Eat Here Now: Hadramout, West Philly’s New Yemeni Restaurant

In Philly, we got used to a certain type of Middle Eastern cuisine — which is precisely why Hadramout is such a welcome addition to our scene.


Fish mofa

On the menu, the khobz is listed humbly as “homemade bread” for just two bucks, and you’d probably skip right over if it hadn’t practically slapped you in the face when you entered Hadramout’s dining room.

It’s a very typical Middle Eastern flatbread in its utility — you arm yourself with some for the duration of your meal to rip and dip and sop and grab — but atypical in its character. Because in Yemen, and at Hadramout in West Philly (136 South 45th Street), the flatbreads are bubbled-up and scorched from the clay walls of the kitchen’s tandoor (here, called a tanoor), and they are comically large. A single order gets you something the size of a large pizza, and in the tiny restaurant, you’ll have to duck under them as they get passed around the room.

But that’s all happening inside. Outside, from the street, the restaurant is almost invisible. Not that it’s hidden or anything, just that it’s not doing much to stand out from all the shawarma and falafel shops and trucks and restaurants that inhabit that little pocket of Spruce Hill. If it weren’t for the red neon in the windows, you’d pass it a hundred times before thinking to check out its menu, which, at first glance, could double as a Mos Eisley phonebook.

Fahsah, haneeth, mandi, and mofa are specialties of the house. The fahsah, a spiced stew of braised lamb and vegetables, is served so incredibly hot, it only knows grand entrances, parading its sizzles and pops through the room in clay crocks that can, from what I can tell, harness the heat of the sun. If you come to Hadramout with the intention of ordering the fahsah, if you order the fahsah with confidence and in perfect Arabic, it’ll come out already topped with a slightly bitter, slightly sour fenugreek fluff called hulba. But if you look and sound like you have no idea what fahsah is (as I did), your hulba will come on the side. The kitchen knows it’s a learned taste.

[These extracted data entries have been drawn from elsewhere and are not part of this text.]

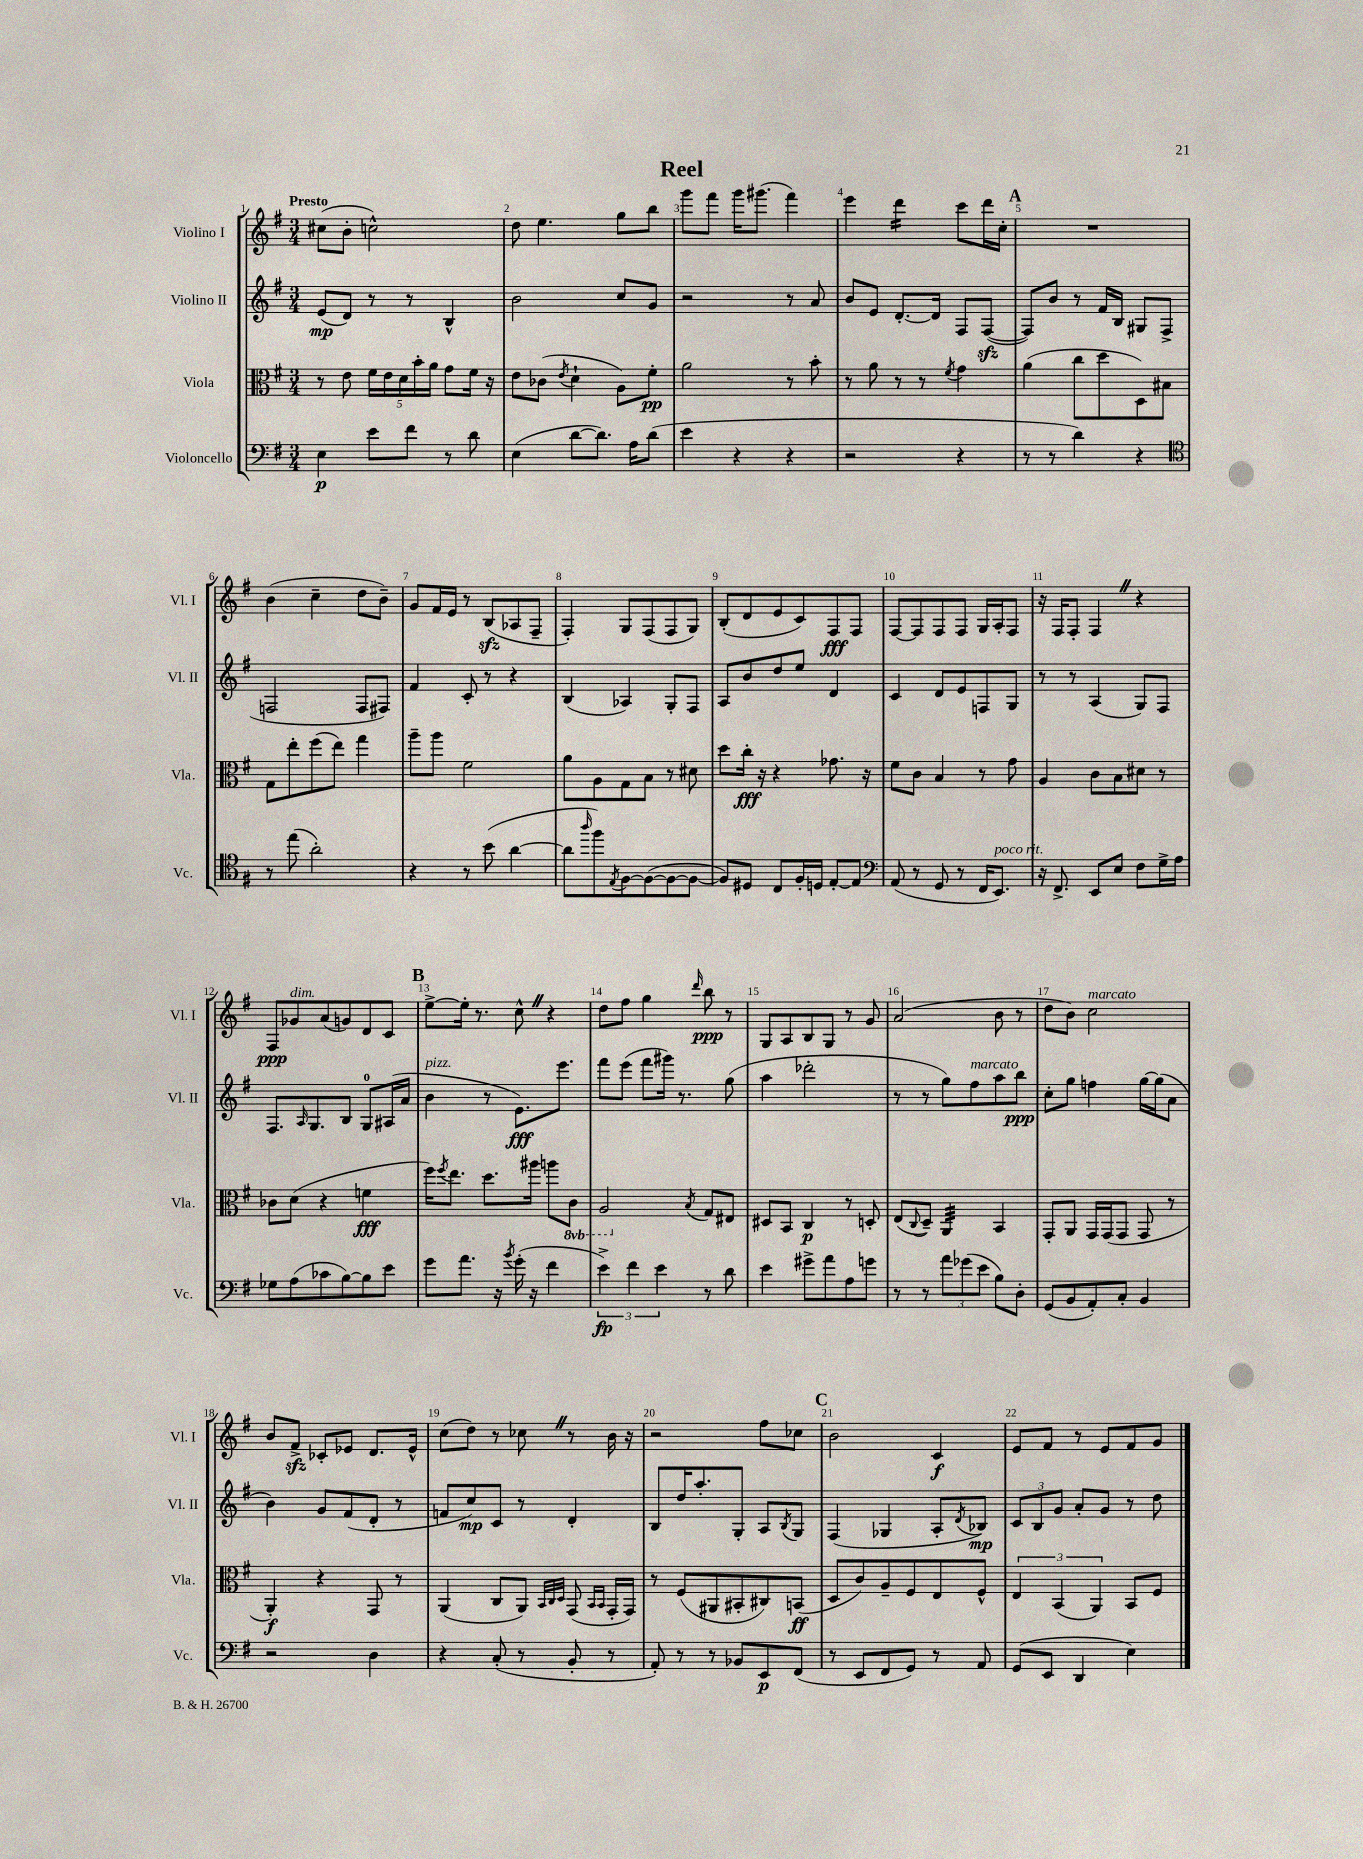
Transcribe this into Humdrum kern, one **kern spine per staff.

**kern	**kern	**kern	**kern
*staff4	*staff3	*staff2	*staff1
*clefF4	*clefC3	*clefG2	*clefG2
*k[f#]	*k[f#]	*k[f#]	*k[f#]
*M3/4	*M3/4	*M3/4	*M3/4
4E	8r	(8e	(8cc#
.	8e	8d)	8b'
8e	20f#	8r	2cc^^)
.	20e	.	.
.	20d	.	.
8f#	.	8r	.
.	20b'	.	.
.	20a	.	.
8r	8g	4B^^	.
8d	16f#	.	.
.	16r	.	.
=	=	=	=
(4E	8e	2b	8dd
.	(8c-	.	4.ee
.	8qe	.	.
[8d	4d`	.	.
8.d])	.	.	.
.	8A)	8cc	8gg
16A	.	.	.
(8d	8f#'	8g	8bb
=	=	=	=
4e	2a	2r	8ggg
.	.	.	8fff#
4r	.	.	16ggg
.	.	.	(8.ggg#
4r	8r	8r	4fff#)
.	8b'	8a	.
=	=	=	=
2r	8r	8b	4eee
.	8a	8e	.
.	8r	[8.d'	4ddd
.	8r	.	.
.	.	16d]	.
.	8qf#	.	.
4r	4g	8F#	8ccc
.	.	([8F#	16ddd
.	.	.	16cc'
=	=	=	=
8r	(4a	8F#])	2.r
8r	.	8b	.
4d)	8cc	8r	.
.	8dd	16f#	.
.	.	16B	.
4r	8D)	8G#	.
.	8B#	(8F#^	.
=	=	=	=
*clefC4	*	*	*
8r	8G	2F	(4b
(8ee	8ee'	.	.
2a')	(8ff#	.	4cc~
.	8ee)	.	.
.	4gg	8F	8dd
.	.	8F#)	8b~)
=	=	=	=
4r	8aa~	4f#	8g
.	8aa	.	16f#
.	.	.	16e
8r	2f#	8c'	8r
(8b	.	8r	(8B
[4a	.	4r	8A-
.	.	.	8F#~
=	=	=	=
8a]	8a	(4B	4F#')
16qqaa	.	.	.
8ff#)	8A	.	.
8qE	.	.	.
[8F#	8G	4A-)	8G
(8F#_	8B	.	(8F#
8F#_	8r	8G'	8F#
8F#_	8d#	8F#	8G)
=	=	=	=
8F#])	8dd	8A	(8B'
8D#	16cc'	8b	8d
.	16r	.	.
8C	4r	8dd	8e
16F#'	.	8ee	8c)
16D	.	.	.
[8E'	8.g-	4d	8F#
8E]	.	.	8F#
.	16r	.	.
=	=	=	=
*clefF4	*	*	*
(8AA	8f#	4c	[8F#
8r	8c	.	8F#]
8GG	4B	8d	8F#
8r	.	8e	8F#
16FF#	8r	8F	16G
8.EE)	.	.	16A'
.	8g	8G	8F#
=	=	=	=
16r	4A	8r	16r
8.FF#^	.	.	16F#
.	.	8r	8F#'
8EE	8c	(4A	4F#
8E	8B	.	.
8F#	8d#	8G)	4r
16G^	8r	8F#	.
16A	.	.	.
=	=	=	=
8G-	8c-	8.F#	8F#
(8A	(8d	.	8g-
.	.	16qqA	.
.	.	8.G	.
8c-	4r	.	(8a
[8B)	.	8B	8g)
8B]	4f	8G	8d
8e	.	(16A#	8c
.	.	16a	.
=	=	=	=
8g	16ff#)	4b	[8ee^
.	8qff#	.	.
.	8.ee	.	.
8.a	.	.	16ee']
.	.	.	8.r
.	8.dd	8r	.
16r	.	.	.
8qb	.	.	.
(16g'	.	8.e)	8cc^^
16r	16aa#	.	.
4f#	8aa	.	4r
.	.	8.eee	.
.	8C	.	.
=	=	=	=
6e^)	2AA	8fff#	8dd
.	.	(8eee	8ff#
6f#	.	.	.
.	.	8fff#	4gg
6e	.	.	.
.	.	16ggg#)	.
.	.	8.r	.
.	8qB	.	16qqddd
8r	8G	.	8bb
8d	8E#	(8gg	8r
=	=	=	=
4e	8D#	4aa	8G
.	8BB	.	8A
8g#^	4C	2ddd-'	8B
8a	.	.	8G
8A	8r	.	8r
8g	8D'	.	8g
=	=	=	=
8r	(8E	8r	(2a
.	8qqC	.	.
8r	8D~)	8r	.
12a	4AA	8gg)	.
(12g-	.	.	.
.	.	8ff#	.
12e	.	.	.
8B)	4BB	8aa	8b
8D'	.	8bb	8r
=	=	=	=
(8GG	8GG'	8cc'	8dd
8BB	8AA	8gg	8b)
8AA')	16GG	4ff	2cc
.	(16GG	.	.
8C'	8GG	.	.
4BB	8GG	[16gg	.
.	.	(16gg]	.
.	8r	8a	.
=	=	=	=
2r	4AA')	4b)	8b
.	.	.	8f#^
.	4r	8g	8c-'
.	.	(8f#	8e-
4D	8GG	8d'	8.d
.	8r	8r	.
.	.	.	16e-^^
=	=	=	=
4r	(4AA	8f	(8cc
.	.	8cc)	8dd)
(8C'	8C	8c	8r
8r	8AA)	8r	8cc-
.	32qqBB	.	.
.	32qqC	.	.
.	32qqD	.	.
8BB'	(8GG	4d'	8r
.	16qqBB	.	.
.	16qqBB	.	.
8r	16GG'	.	16b
.	16GG)	.	16r
=	=	=	=
8AA')	8r	8B	2r
8r	(8F#	16dd	.
.	.	8.aa'	.
8r	8AA#	.	.
8BB-	8BB#'	8G'	.
8EE	8C#)	8A	8ff#
.	.	8qB	.
(8FF#	(8BB	8G	8cc-
=	=	=	=
8r	8D	(4F#	2b
8EE	8c)	.	.
8FF#	8A~	4G-	.
8GG)	8F#	.	.
8r	8E	8A'	4c
.	.	8qd	.
8AA	8F#^^	8B-)	.
=	=	=	=
(8GG	6E	12c	8e
.	.	12B	.
8EE	.	.	8f#
.	(6BB	12g	.
4DD	.	8a'	8r
.	6AA)	.	.
.	.	8g	8e
4E)	8BB	8r	8f#
.	8F#	8dd	8g
==	==	==	==
*-	*-	*-	*-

Apply as much or as little as you like.

Chicken mandi

The haneeth is a thick cut of lamb — sometimes it’s the shank, sometimes it’s the rack — roasted low and slow for so long, it eats like Texas barbecue — tender and smokey, still hugging (for dear life) the bone on which it hangs. The chicken mandi is rubbed in hawaij, a Yemeni blend of cumin and coriander and cardamom and clove, roasted long and hard until the whole thing turns four different shades of gold. The fish mofa is a meaty pompallo blackened in the tanoor, its skin halfway to tree bark and flesh tinted red from dried chilies and spice. You pluck at it through your meal, dipping your bread in its oils, addicted to the singe on your tongue.

Lamb haneeth

The best way to eat at Hadramout is by going in blind, using only the red neon and smells of cumin and cardamom wafting through the air as your GPS. By ordering the things on the menu you’ve never heard of before, using words you’ve never said aloud.

That’s the fun of a place, like Hadramout, that brings something new to our table. And precisely why you should eat there now.